#### [Assigned task]
Convert the stretch of lines below, from the line containing "Надзвичайний і Повноважний Посол" through the line containing "Іспанія додасть ще", into a Markdown table with the columns No. and Text, giving each line its row number and leaving out blank lines.

#### [Supplied material]
»»

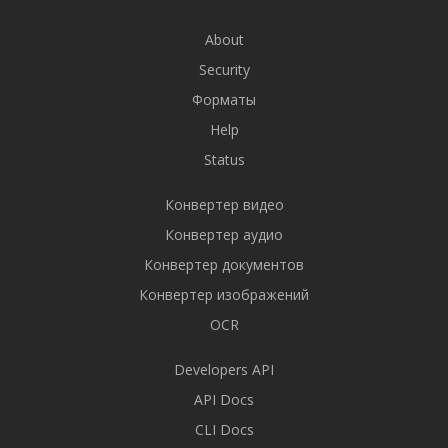
About
Security
Форматы
Help
Status
Конвертер видео
Конвертер аудио
Конвертер документов
Конвертер изображений
OCR
Developers API
API Docs
CLI Docs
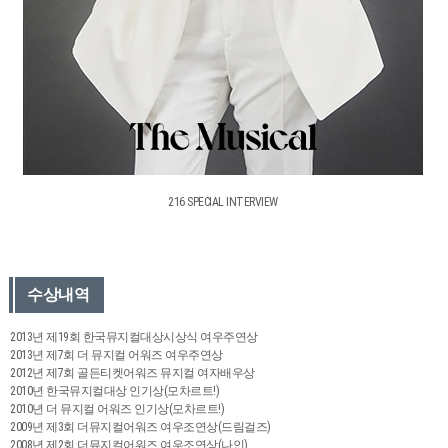
216 SPECIAL INTERVIEW
수상내역
2013년 제19회 한국뮤지컬대상시상식 여우주연상
2013년 제7회 더 뮤지컬 어워즈 여우주연상
2012년 제7회 골든티켓어워즈 뮤지컬 여자배우상
2010년 한국뮤지컬대상 인기상(모차르트!)
2010년 더 뮤지컬 어워즈 인기상(모차르트!)
2009년 제3회 더뮤지컬어워즈 여우조연상(드림걸즈)
2008년 제2회 더뮤지컬어워즈 여우조연상(나인)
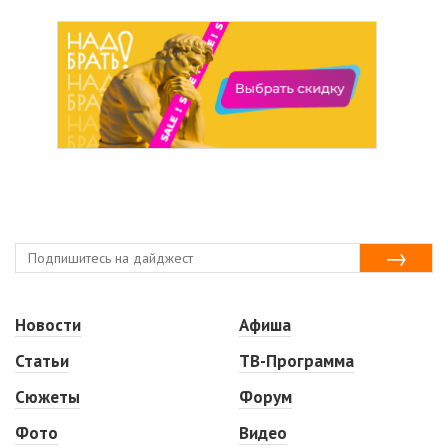
Новости
Афиша
Статьи
ТВ-Программа
Сюжеты
Форум
Фото
Видео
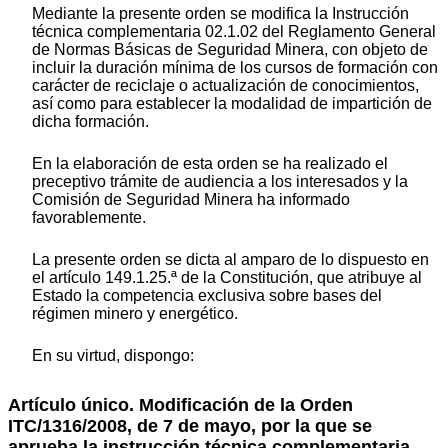
Mediante la presente orden se modifica la Instrucción
técnica complementaria 02.1.02 del Reglamento General
de Normas Básicas de Seguridad Minera, con objeto de
incluir la duración mínima de los cursos de formación con
carácter de reciclaje o actualización de conocimientos,
así como para establecer la modalidad de impartición de
dicha formación.
En la elaboración de esta orden se ha realizado el
preceptivo trámite de audiencia a los interesados y la
Comisión de Seguridad Minera ha informado
favorablemente.
La presente orden se dicta al amparo de lo dispuesto en
el artículo 149.1.25.ª de la Constitución, que atribuye al
Estado la competencia exclusiva sobre bases del
régimen minero y energético.
En su virtud, dispongo:
Artículo único. Modificación de la Orden
ITC/1316/2008, de 7 de mayo, por la que se
aprueba la instrucción técnica complementaria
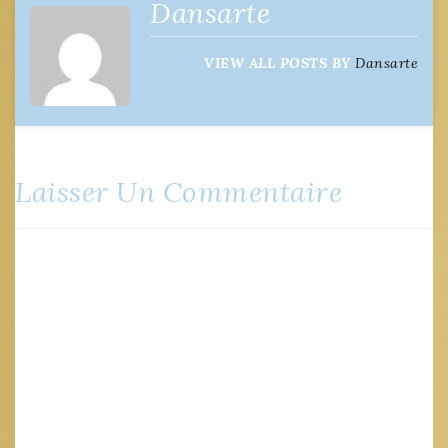
de
Dansarte
l’article
VIEW ALL POSTS BY
Dansarte
Laisser Un Commentaire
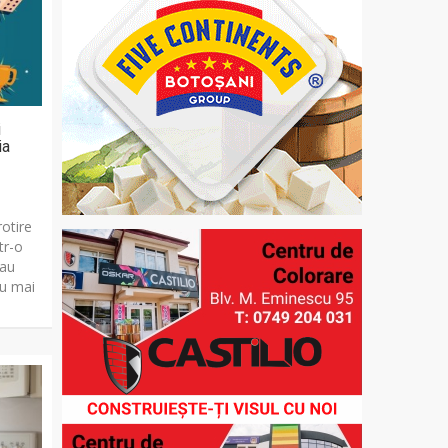
i
ia
rotire
tr-o
sau
nu mai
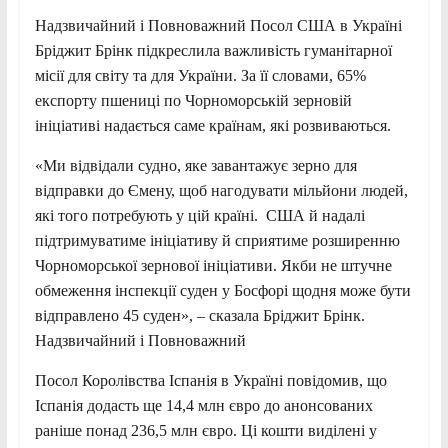
Надзвичайний і Повноважний Посол США в Україні
Бріджит Брінк підкреслила важливість гуманітарної
місії для світу та для України. За її словами, 65%
експорту пшениці по Чорноморській зерновій
ініціативі надається саме країнам, які розвиваються.
«Ми відвідали судно, яке завантажує зерно для
відправки до Ємену, щоб нагодувати мільйони людей,
які того потребують у цій країні. США й надалі
підтримуватиме ініціативу й сприятиме розширенню
Чорноморської зернової ініціативи. Якби не штучне
обмеження інспекції суден у Босфорі щодня може бути
відправлено 45 суден», – сказала Бріджит Брінк.
Надзвичайний і Повноважний
Посол Королівства Іспанія в Україні повідомив, що
Іспанія додасть ще 14,4 млн євро до анонсованих
раніше понад 236,5 млн євро. Ці кошти виділені у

««

#### [Task response]
| No. | Text |
|---|---|
| 1 | Надзвичайний і Повноважний Посол США в Україні |
| 2 | Бріджит Брінк підкреслила важливість гуманітарної |
| 3 | місії для світу та для України. За її словами, 65% |
| 4 | експорту пшениці по Чорноморській зерновій |
| 5 | ініціативі надається саме країнам, які розвиваються. |
| 6 | «Ми відвідали судно, яке завантажує зерно для |
| 7 | відправки до Ємену, щоб нагодувати мільйони людей, |
| 8 | які того потребують у цій країні. США й надалі |
| 9 | підтримуватиме ініціативу й сприятиме розширенню |
| 10 | Чорноморської зернової ініціативи. Якби не штучне |
| 11 | обмеження інспекції суден у Босфорі щодня може бути |
| 12 | відправлено 45 суден», – сказала Бріджит Брінк. |
| 13 | Надзвичайний і Повноважний |
| 14 | Посол Королівства Іспанія в Україні повідомив, що |
| 15 | Іспанія додасть ще 14,4 млн євро до анонсованих |